→ **PROVIDED ENTRIES**:

* * * * *

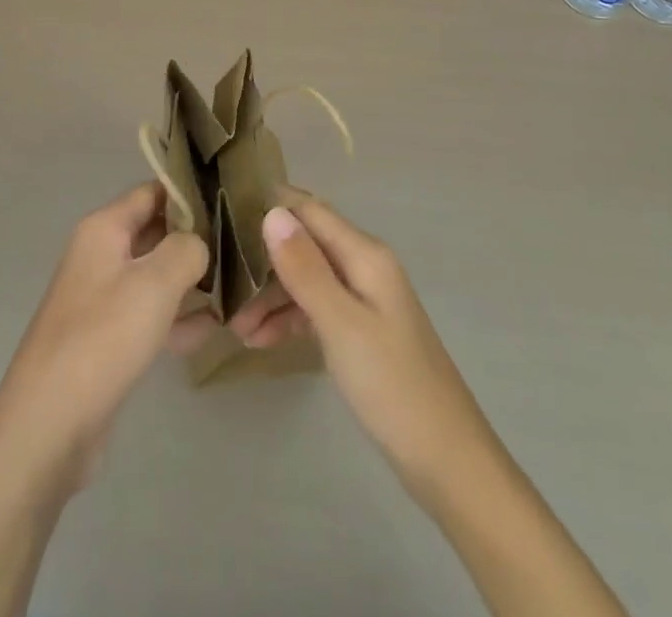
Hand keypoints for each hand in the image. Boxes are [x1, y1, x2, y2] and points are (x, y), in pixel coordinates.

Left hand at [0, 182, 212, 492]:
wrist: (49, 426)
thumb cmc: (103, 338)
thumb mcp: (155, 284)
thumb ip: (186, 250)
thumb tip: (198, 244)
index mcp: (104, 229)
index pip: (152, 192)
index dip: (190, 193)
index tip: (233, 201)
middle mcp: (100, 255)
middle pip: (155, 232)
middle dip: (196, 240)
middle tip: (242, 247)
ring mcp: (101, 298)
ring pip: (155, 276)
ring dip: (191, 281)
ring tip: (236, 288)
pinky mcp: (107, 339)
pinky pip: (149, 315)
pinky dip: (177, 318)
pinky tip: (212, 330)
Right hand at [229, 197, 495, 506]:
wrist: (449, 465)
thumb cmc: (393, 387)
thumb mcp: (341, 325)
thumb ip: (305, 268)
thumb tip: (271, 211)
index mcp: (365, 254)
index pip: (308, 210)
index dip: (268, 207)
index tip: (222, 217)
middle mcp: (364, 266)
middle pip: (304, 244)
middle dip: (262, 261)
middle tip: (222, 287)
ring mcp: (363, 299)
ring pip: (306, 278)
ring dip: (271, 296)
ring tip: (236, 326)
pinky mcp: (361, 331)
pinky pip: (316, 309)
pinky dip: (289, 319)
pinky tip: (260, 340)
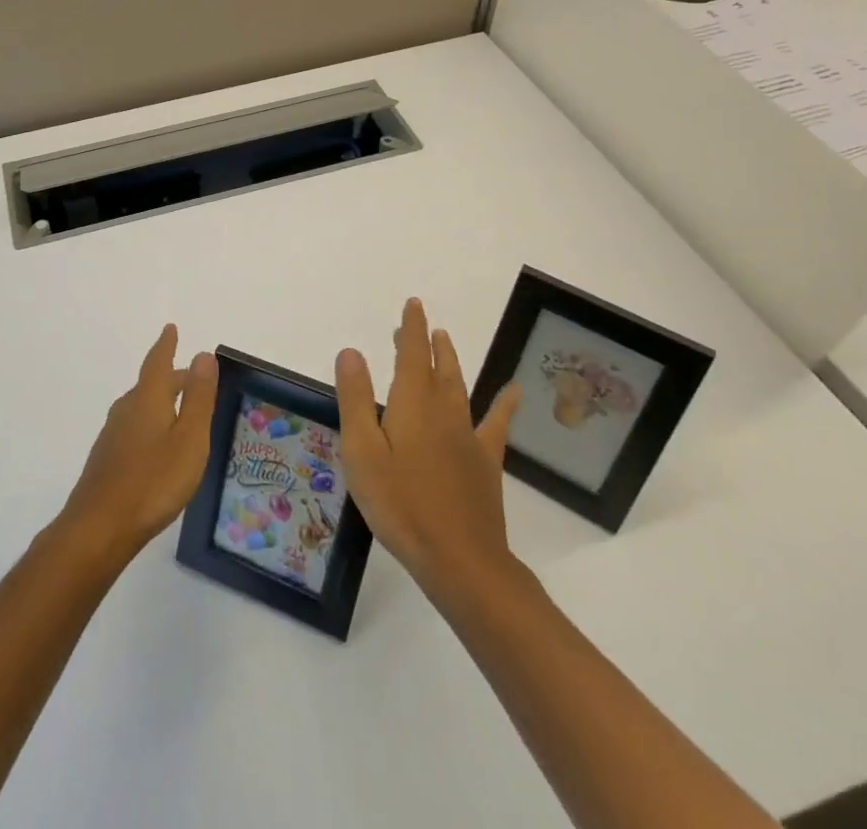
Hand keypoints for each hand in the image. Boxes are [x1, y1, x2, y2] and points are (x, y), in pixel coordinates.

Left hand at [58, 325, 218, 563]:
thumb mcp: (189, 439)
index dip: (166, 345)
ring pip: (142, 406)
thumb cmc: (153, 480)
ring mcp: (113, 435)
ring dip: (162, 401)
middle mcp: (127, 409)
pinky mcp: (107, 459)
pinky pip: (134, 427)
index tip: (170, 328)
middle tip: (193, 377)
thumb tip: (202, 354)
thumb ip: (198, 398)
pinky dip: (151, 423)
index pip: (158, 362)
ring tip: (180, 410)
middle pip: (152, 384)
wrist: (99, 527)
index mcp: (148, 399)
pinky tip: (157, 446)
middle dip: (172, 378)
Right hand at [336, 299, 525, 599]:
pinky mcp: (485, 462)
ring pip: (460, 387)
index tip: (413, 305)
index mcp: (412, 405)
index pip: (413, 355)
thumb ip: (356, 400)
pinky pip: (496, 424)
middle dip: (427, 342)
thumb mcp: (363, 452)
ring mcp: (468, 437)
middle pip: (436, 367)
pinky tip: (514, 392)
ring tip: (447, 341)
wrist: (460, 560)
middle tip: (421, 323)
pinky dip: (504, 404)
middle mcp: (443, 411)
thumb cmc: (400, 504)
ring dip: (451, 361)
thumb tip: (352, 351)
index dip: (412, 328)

* * * * *

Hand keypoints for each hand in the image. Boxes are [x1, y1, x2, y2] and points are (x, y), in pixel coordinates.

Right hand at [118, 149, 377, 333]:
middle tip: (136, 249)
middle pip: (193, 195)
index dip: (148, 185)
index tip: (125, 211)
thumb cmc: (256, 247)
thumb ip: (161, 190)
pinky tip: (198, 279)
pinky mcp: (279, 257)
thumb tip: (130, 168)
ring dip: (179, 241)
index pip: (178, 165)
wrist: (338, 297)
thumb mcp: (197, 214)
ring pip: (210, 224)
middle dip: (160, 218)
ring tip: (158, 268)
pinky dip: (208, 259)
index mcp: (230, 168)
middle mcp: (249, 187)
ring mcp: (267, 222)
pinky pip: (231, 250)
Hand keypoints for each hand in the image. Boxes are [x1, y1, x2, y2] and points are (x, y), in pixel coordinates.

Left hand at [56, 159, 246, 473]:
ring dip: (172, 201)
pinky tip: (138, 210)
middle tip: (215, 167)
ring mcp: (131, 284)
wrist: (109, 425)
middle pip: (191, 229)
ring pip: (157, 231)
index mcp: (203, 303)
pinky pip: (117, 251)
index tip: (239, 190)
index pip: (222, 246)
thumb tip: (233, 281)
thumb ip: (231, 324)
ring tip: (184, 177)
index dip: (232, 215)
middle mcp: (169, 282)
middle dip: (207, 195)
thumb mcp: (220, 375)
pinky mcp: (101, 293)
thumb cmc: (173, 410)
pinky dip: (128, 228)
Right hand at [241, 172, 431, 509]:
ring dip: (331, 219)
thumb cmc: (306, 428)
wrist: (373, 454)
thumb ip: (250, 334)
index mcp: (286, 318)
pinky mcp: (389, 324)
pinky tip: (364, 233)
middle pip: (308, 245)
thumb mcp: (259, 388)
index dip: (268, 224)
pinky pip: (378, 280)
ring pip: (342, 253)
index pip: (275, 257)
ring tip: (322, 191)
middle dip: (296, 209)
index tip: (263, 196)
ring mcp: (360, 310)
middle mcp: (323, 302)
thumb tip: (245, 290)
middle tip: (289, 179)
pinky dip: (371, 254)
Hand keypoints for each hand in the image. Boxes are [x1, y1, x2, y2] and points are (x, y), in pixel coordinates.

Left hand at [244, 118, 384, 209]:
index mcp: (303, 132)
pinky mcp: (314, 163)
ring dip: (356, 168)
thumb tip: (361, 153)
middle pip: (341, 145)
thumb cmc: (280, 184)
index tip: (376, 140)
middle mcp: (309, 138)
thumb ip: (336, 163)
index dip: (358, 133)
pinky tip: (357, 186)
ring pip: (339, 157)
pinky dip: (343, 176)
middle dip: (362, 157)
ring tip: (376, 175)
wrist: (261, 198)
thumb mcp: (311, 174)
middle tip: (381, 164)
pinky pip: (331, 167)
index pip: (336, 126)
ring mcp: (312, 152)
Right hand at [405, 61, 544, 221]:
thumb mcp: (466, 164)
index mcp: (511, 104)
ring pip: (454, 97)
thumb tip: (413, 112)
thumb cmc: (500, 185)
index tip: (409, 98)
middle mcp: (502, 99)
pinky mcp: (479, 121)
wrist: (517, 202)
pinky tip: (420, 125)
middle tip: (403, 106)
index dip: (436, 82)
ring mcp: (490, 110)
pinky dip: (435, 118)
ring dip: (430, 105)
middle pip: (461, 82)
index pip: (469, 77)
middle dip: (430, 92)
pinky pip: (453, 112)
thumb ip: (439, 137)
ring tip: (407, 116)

* * * * *

Within the data above, the span starting at the line containing "wrist: (99, 527)" and ending at the line containing "middle mcp: (443, 411)" is to be retyped exactly, with no other lines.

wrist: (99, 527)
index mcp: (148, 399)
pinky tip: (157, 446)
middle dip: (172, 378)
Right hand at [336, 299, 525, 599]:
pinky mcp: (485, 462)
ring pip: (460, 387)
index tip: (413, 305)
index mcp: (412, 405)
index pip: (413, 355)
thumb ip: (356, 400)
pinky pip: (496, 424)
middle dip: (427, 342)
thumb mcp: (363, 452)
ring mcp: (468, 437)
middle pip: (436, 367)
pinky tip: (514, 392)
ring tip: (447, 341)
wrist: (460, 560)
middle tip: (421, 323)
pinky dip: (504, 404)
middle mcp: (443, 411)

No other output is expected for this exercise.